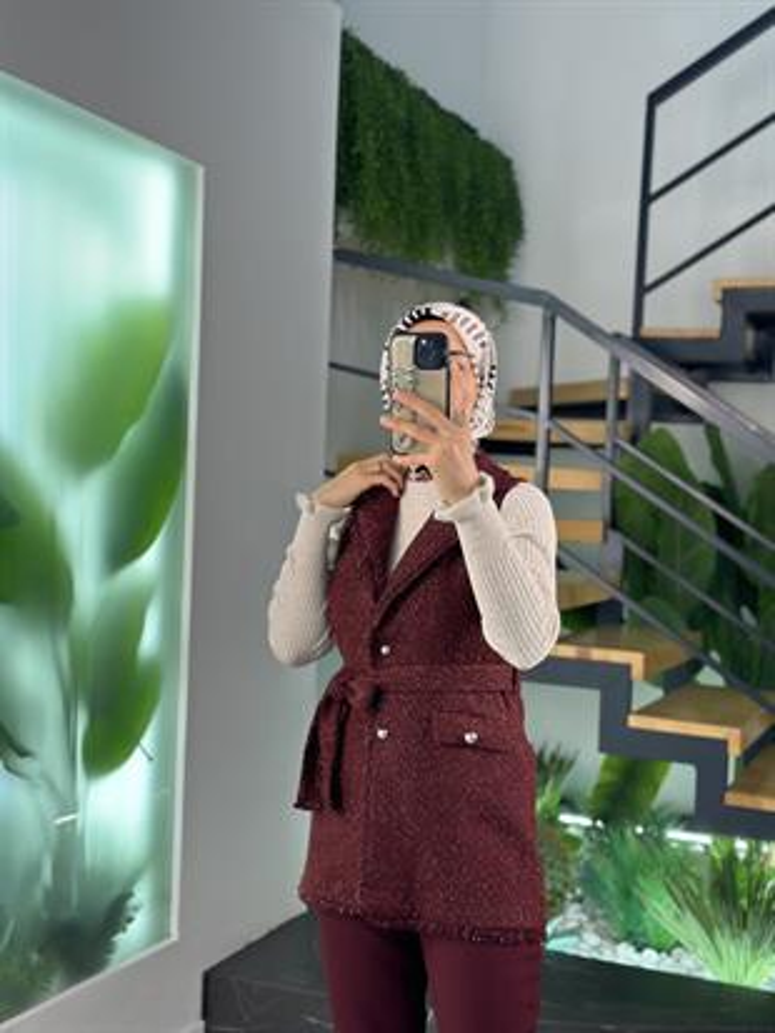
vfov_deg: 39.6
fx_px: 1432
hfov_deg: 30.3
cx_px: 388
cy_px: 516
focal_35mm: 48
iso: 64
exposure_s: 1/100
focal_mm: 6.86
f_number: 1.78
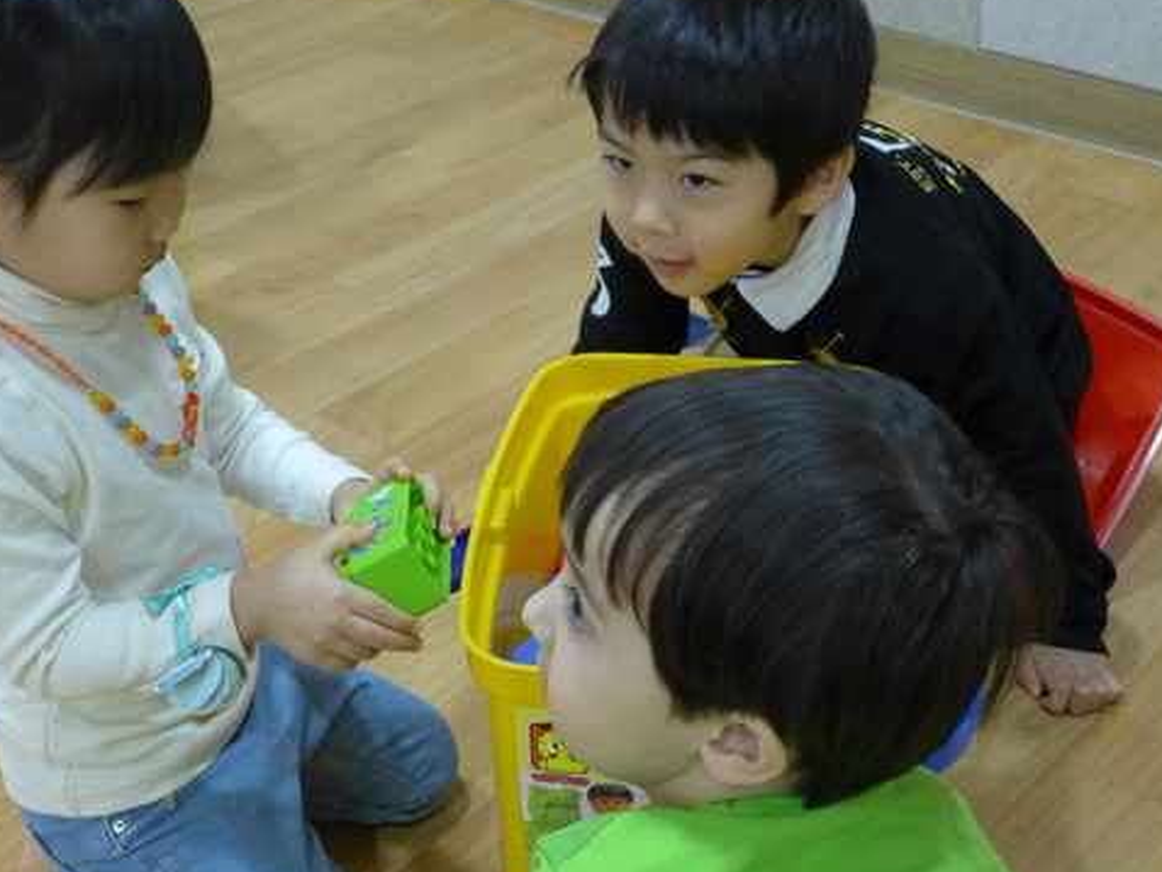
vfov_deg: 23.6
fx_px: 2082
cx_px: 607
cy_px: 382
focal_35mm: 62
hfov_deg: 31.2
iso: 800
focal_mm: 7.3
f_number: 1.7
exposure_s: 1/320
# # # #
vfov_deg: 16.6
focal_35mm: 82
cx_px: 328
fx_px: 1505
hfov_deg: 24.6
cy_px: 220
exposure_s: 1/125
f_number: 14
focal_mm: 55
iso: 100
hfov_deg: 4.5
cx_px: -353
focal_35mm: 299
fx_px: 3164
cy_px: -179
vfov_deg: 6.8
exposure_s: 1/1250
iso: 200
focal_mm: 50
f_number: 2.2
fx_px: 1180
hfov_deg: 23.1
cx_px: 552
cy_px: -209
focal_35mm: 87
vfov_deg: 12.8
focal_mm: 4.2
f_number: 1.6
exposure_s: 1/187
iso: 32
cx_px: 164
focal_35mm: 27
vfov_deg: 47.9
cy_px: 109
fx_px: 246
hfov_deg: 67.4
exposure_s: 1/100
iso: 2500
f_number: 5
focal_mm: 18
# # # #
# [TASK STATEMENT]
Restate word for word the lines of the data above, starting at the line containing "exposure_s: 1/1250" and ending at the line containing "focal_mm: 18", both included, and nothing more.

# [OUTPUT OF THE TASK]
exposure_s: 1/1250
iso: 200
focal_mm: 50
f_number: 2.2
fx_px: 1180
hfov_deg: 23.1
cx_px: 552
cy_px: -209
focal_35mm: 87
vfov_deg: 12.8
focal_mm: 4.2
f_number: 1.6
exposure_s: 1/187
iso: 32
cx_px: 164
focal_35mm: 27
vfov_deg: 47.9
cy_px: 109
fx_px: 246
hfov_deg: 67.4
exposure_s: 1/100
iso: 2500
f_number: 5
focal_mm: 18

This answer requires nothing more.